Lower School field trips are designed to support, enhance and enrich daily classroom instruction. Students attend plays, visit working farms, and sample the history of San Antonio and Austin. Middle School students travel overnight in pursuit of science, history and personal challenges, and Upper School students travel farther still.
The purpose of these excursions is to introduce students to incredible natural beauty and the joys of the outdoors, and to give students an opportunity to know each other better outside of the classroom. When students finish their schooling at Keystone, they often recount their trips over the years as the source of deepening their connections with teachers and with each other, and providing memories that last a lifetime.
Students travel to the state park near Helotes to hike and explore as a class.

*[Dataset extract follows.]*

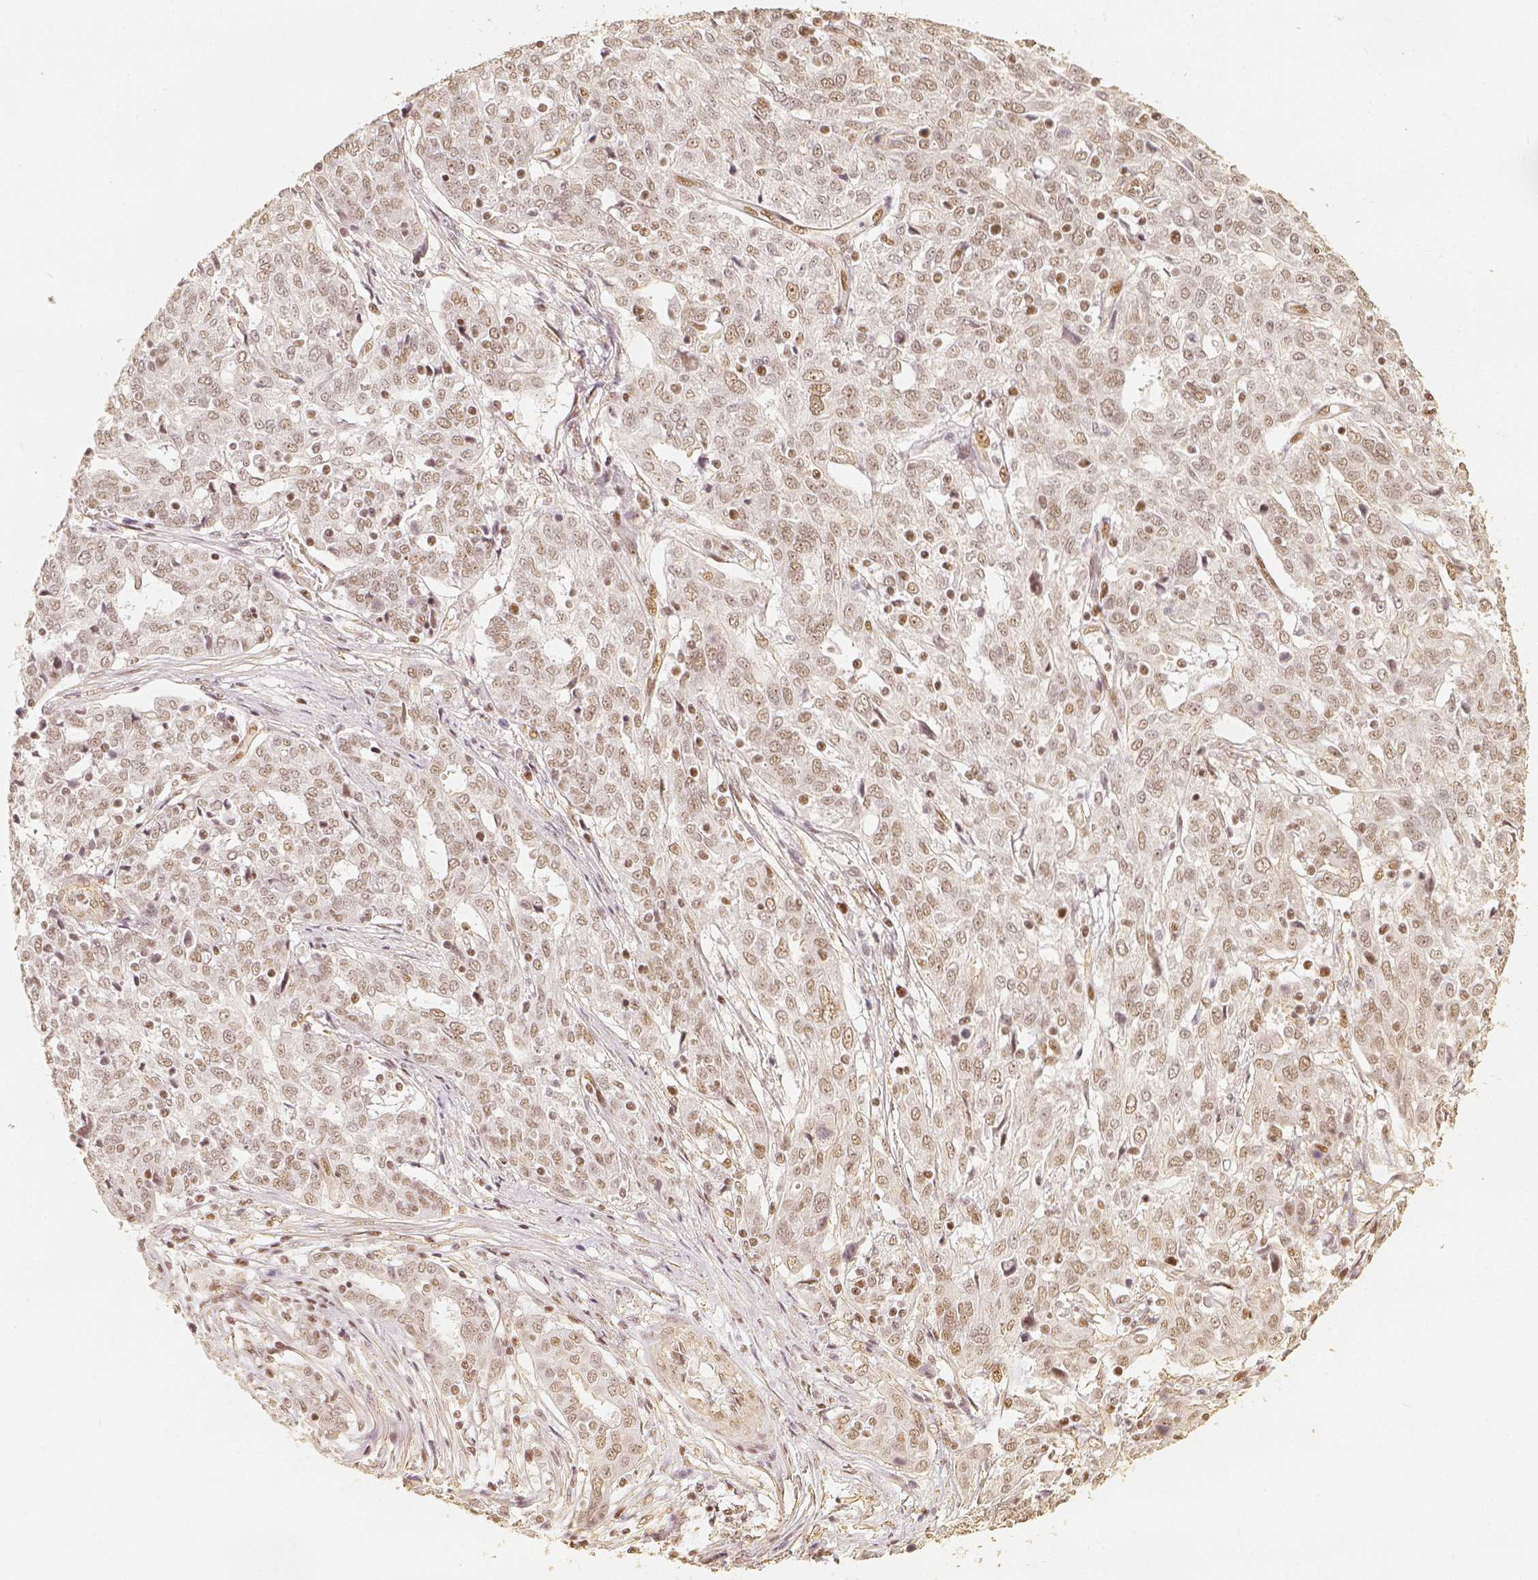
{"staining": {"intensity": "weak", "quantity": ">75%", "location": "nuclear"}, "tissue": "ovarian cancer", "cell_type": "Tumor cells", "image_type": "cancer", "snomed": [{"axis": "morphology", "description": "Cystadenocarcinoma, serous, NOS"}, {"axis": "topography", "description": "Ovary"}], "caption": "This is a histology image of immunohistochemistry staining of ovarian serous cystadenocarcinoma, which shows weak positivity in the nuclear of tumor cells.", "gene": "HDAC1", "patient": {"sex": "female", "age": 67}}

Students have the option to camp overnight in tents.
Fifth graders visit Natural Bridge Caverns and Wonder World Park to learn about wet and dry formation caves, and they stay overnight one night in cabins at T Bar M Camp in New Braunfels, where they participate in team building and orienteering activities.

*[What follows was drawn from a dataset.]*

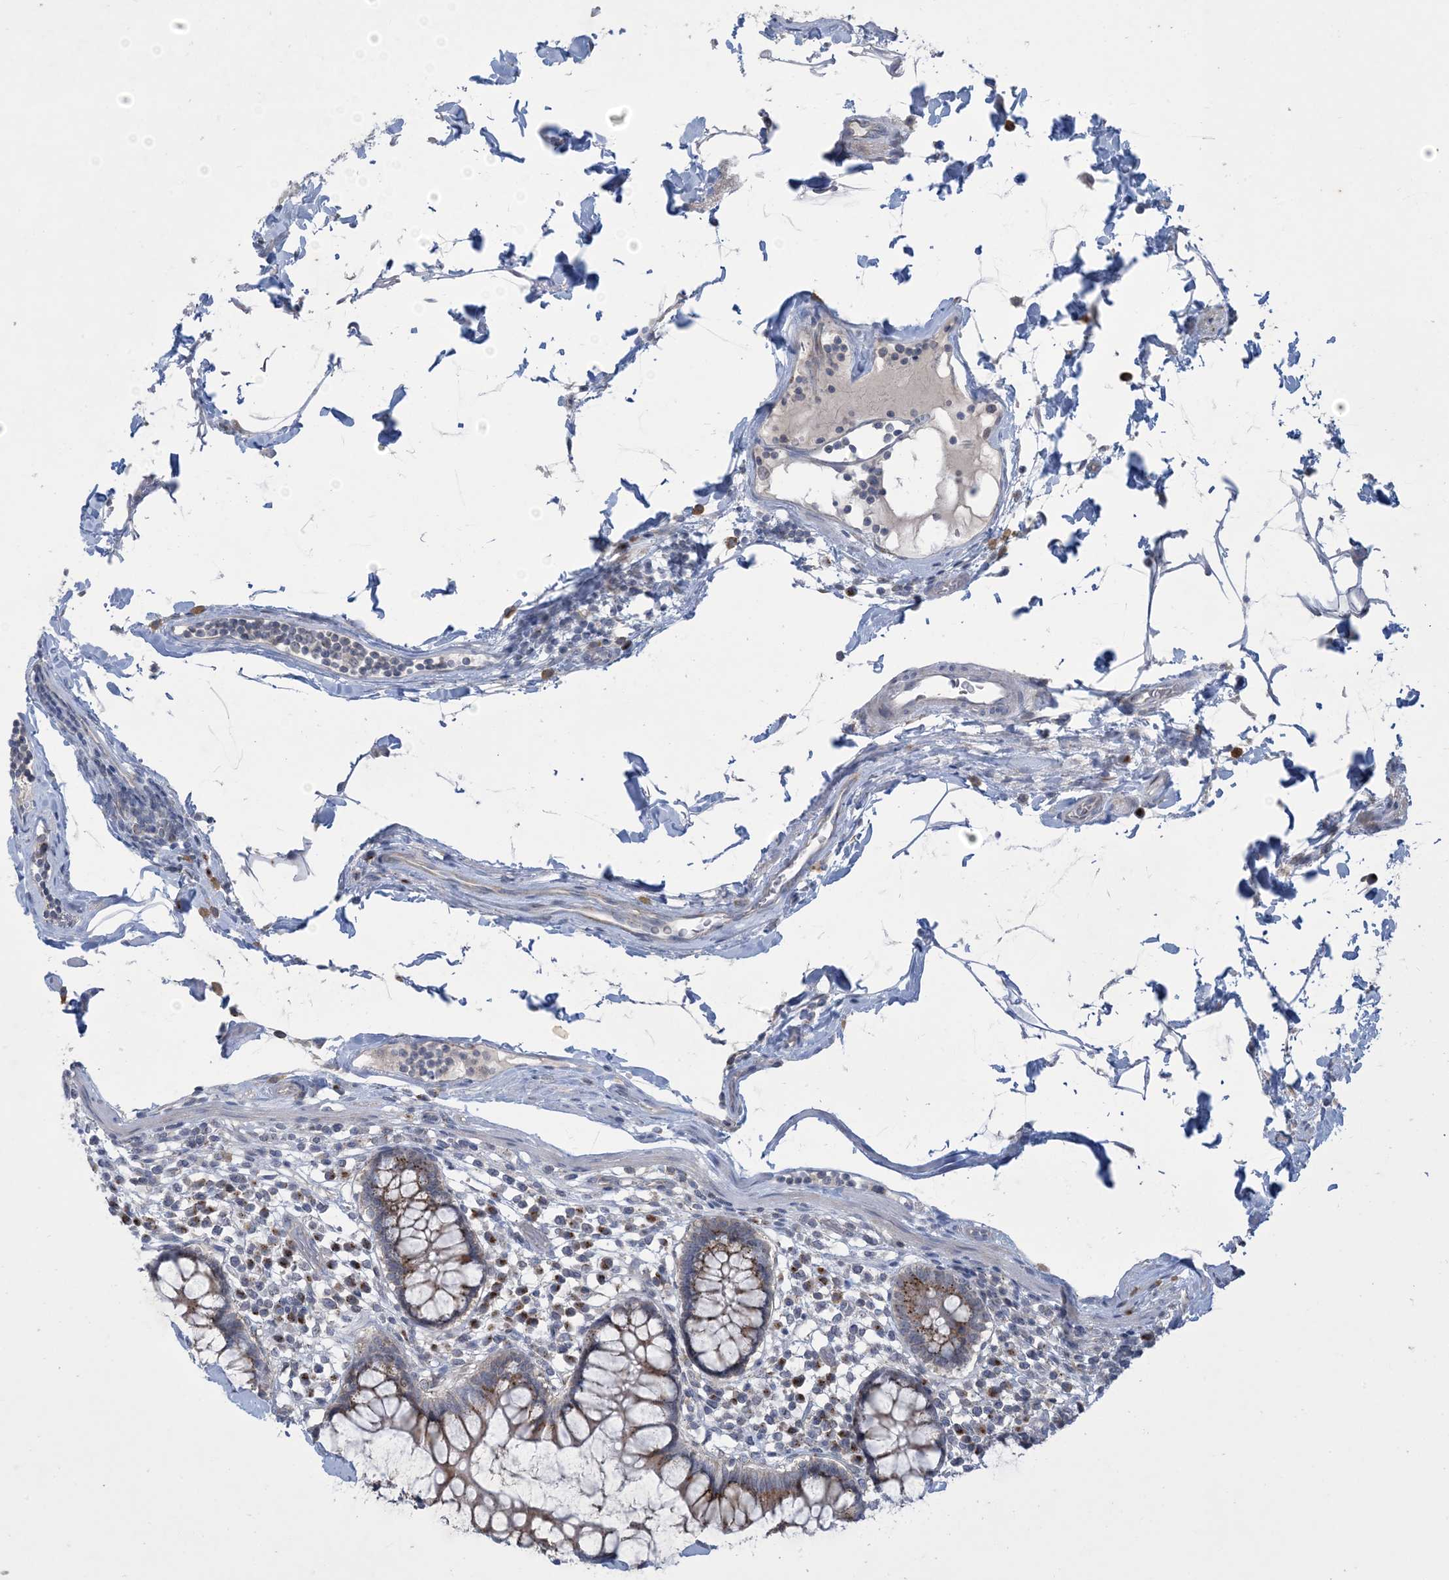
{"staining": {"intensity": "weak", "quantity": "25%-75%", "location": "cytoplasmic/membranous"}, "tissue": "colon", "cell_type": "Endothelial cells", "image_type": "normal", "snomed": [{"axis": "morphology", "description": "Normal tissue, NOS"}, {"axis": "topography", "description": "Colon"}], "caption": "Endothelial cells reveal low levels of weak cytoplasmic/membranous staining in about 25%-75% of cells in unremarkable colon.", "gene": "CCDC14", "patient": {"sex": "female", "age": 79}}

Sixth graders travel to Nature’s Classroom Institute in New Ulm; students spend two nights in cabins, and they participate in activities that promote teamwork, leadership, and camaraderie. The focus of this trip is the land, ecology, and environment of South Texas.
Seventh graders visit Rockport and the Coastal Bend to learn more about Texas wildlife. Their trip includes an outing to Corpus Christi to visit the USS Lexington museum and taking a tour of Corpus Christi Bay.
Eighth graders travel to Yellowstone National Park in Wyoming, where they study the geology and ecology of the park. Students camp in tents for four nights and are responsible for helping cook meals as they work in groups to complete camp chores and tasks.
Not only does this trip provide an opportunity for returning Keystone students to bond with new classmates, it allows them to study the Olympic ecosystem of the Pacific Northwest, study old growth forests, conduct water-based science measurements and testing, and study the effect of dam removals on a salmon migration river.
Sophomores travel to the Tampa, Florida area for wetlands research, marine biology instruction, and other learning about a complex North American ecosystem. Side trips include canoeing, hiking in Lake Myakka State Park, a visit to Siesta Key and swimming with manatees at Crystal River.
Visits to Civil War battle sites, hikes in the Shenandoah National Park and two days exploring DC museums and the Mall, will supplement the American history and American literature aspects of the junior year curriculum. Planned excursions include the National Museum of African American History and Culture and the National Gallery of Art.
This trip brings students together to study the Yosemite ecosystem under the themes of a sense of place, interconnections, and stewardship. Students will work with Nature Bridge instructors to explore the climate, geology, geography, plant life, and animal life of Yosemite to grasp how and why Yosemite is changing.